Indian Americans seek Obama’s intervention on dual tax policy

ST Team
Thursday, August 4, 2011
ST Team
Several Indian American civic and professional groups have sought President Barack Obama's intervention in a joint campaign seeking relief on penalties stipulated by U.S. tax rules on foreign bank accounts. The letter to Obama by the Global Organization of People of Indian Origin (GOPIO), National Federation of Indian American Association (NFIA), American Association of Physicians of Indian Origin (AAPI) and Asian American Hotel Owners Association (AAHOA) follows a similar plea to Treasury Secretary Timothy Geithner.

The letter expresses the community’s concern that new U.S. immigrants of Indian origin are facing unfair and unprecedented penalties for failure to disclose and do tax filing of foreign bank accounts by the 31st of August. Copies of the letter were also sent to Secretary of State Hillary Clinton.

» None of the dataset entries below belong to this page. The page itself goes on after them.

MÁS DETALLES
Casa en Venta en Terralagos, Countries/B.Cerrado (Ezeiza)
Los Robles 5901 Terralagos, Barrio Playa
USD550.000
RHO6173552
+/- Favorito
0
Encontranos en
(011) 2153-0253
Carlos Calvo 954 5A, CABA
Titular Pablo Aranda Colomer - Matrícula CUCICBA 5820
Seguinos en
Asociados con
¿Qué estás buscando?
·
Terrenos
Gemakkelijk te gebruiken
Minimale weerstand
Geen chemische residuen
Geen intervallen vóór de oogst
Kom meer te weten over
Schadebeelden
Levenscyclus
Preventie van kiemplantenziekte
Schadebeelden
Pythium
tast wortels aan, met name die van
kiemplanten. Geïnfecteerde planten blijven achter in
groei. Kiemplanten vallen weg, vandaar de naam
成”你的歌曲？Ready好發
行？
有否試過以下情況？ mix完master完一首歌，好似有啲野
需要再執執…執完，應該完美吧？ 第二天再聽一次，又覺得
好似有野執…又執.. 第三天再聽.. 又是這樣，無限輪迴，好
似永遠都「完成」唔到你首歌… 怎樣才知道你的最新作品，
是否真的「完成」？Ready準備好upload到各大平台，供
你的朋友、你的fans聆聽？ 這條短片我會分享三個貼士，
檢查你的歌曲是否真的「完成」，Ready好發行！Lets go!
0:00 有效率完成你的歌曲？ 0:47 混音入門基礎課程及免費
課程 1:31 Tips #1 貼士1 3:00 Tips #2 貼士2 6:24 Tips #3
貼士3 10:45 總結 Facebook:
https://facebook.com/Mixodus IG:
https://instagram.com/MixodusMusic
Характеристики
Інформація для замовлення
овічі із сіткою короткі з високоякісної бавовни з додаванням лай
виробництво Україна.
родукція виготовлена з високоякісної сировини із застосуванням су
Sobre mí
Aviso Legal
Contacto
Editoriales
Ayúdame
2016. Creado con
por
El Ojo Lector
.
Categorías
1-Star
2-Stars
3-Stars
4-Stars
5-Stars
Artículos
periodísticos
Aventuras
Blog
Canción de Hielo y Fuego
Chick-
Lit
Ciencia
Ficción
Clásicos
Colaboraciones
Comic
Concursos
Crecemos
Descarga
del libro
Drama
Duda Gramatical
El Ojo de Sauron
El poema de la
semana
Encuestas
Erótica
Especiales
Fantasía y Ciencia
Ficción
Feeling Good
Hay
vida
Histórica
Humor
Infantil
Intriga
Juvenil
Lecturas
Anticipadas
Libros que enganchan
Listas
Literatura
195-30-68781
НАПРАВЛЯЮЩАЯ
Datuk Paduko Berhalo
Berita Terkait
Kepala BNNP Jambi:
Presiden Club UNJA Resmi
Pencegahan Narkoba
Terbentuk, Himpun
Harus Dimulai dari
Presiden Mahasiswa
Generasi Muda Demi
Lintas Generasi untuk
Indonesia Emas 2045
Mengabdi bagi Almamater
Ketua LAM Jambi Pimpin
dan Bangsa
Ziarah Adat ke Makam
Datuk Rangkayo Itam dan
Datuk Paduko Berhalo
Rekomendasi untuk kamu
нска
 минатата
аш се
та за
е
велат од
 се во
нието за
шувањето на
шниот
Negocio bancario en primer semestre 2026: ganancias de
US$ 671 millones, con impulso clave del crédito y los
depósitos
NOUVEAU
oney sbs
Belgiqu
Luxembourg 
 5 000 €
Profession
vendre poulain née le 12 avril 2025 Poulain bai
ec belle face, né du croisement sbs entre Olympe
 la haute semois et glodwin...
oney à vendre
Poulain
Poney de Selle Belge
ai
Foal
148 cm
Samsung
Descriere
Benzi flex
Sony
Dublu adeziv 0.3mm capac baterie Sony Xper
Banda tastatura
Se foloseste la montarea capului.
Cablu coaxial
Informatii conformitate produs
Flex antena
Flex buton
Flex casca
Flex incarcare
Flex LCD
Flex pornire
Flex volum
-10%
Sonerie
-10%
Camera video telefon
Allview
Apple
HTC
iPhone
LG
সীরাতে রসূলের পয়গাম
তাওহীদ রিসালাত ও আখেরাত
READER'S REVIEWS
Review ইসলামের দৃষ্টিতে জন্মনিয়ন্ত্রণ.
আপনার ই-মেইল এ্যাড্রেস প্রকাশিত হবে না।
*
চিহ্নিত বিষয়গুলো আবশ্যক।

The joint letter affirmed the community's recognition of the necessity for the Internal Revenue Service (IRS) to take needed actions and enact rules to track money flowing to terrorists, drug transaction and money laundering in safe havens outside the United States. However, the groups urged the IRS to review and reconsider the rules towards ‘more practical and prudent application.’

The IRS had announced on the 8th of February this year, the voluntary disclosure initiative designed to bring offshore money back into the U.S. tax system that will be available through August. Among other things, the Indian community has requested that stipulated 25 percent Foreign Bank and Financial Accounts (FBAR) penalty on assets of law abiding citizens be eliminated and the IRS deadline for voluntary disclosure be extended to Dec 31, 2012. The groups have also asked the government to publicize the amnesty program in ethnic newspapers and other community media in multiple languages, as well through print, radio and television media interviews.